- _Data provided_
.....

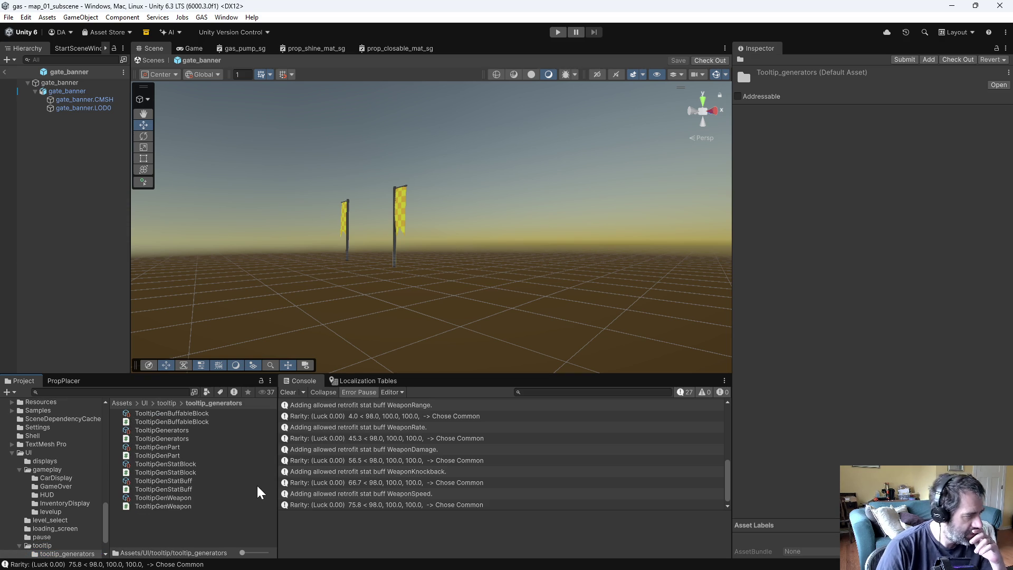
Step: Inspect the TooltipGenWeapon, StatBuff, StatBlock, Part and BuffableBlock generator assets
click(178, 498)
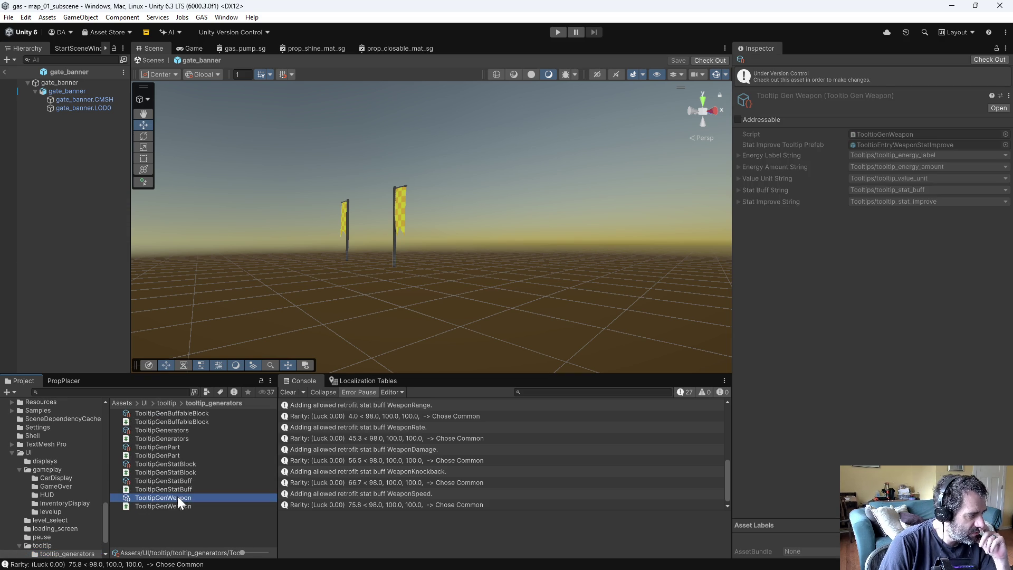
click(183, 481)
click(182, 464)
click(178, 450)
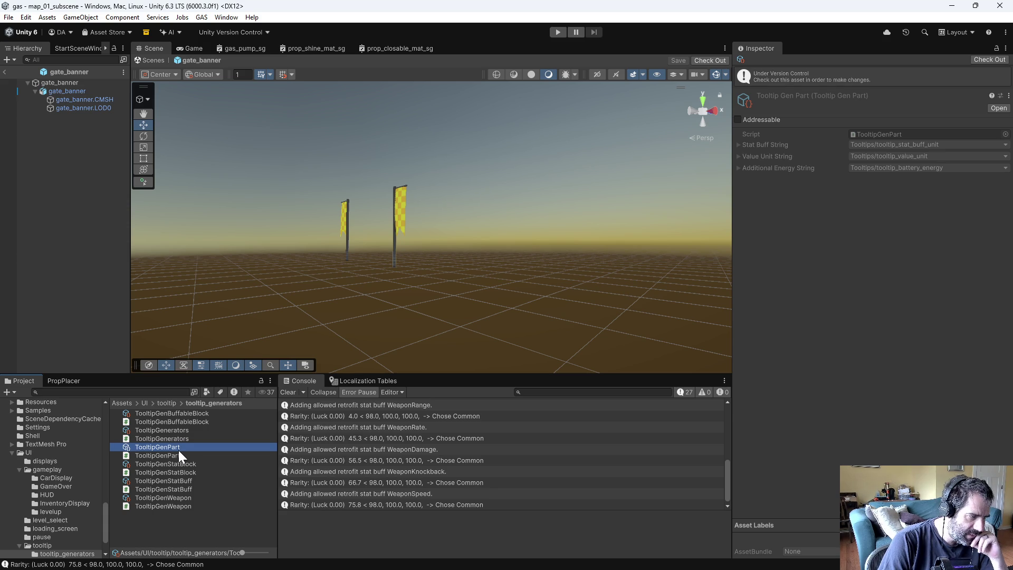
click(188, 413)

.....

- _Task statement_
Aside from the pictures, repeat the listing exactly.

- _Result of the task_
Step: Inspect the TooltipGenWeapon, StatBuff, StatBlock, Part and BuffableBlock generator assets
click(178, 498)
click(183, 481)
click(182, 464)
click(178, 450)
click(188, 413)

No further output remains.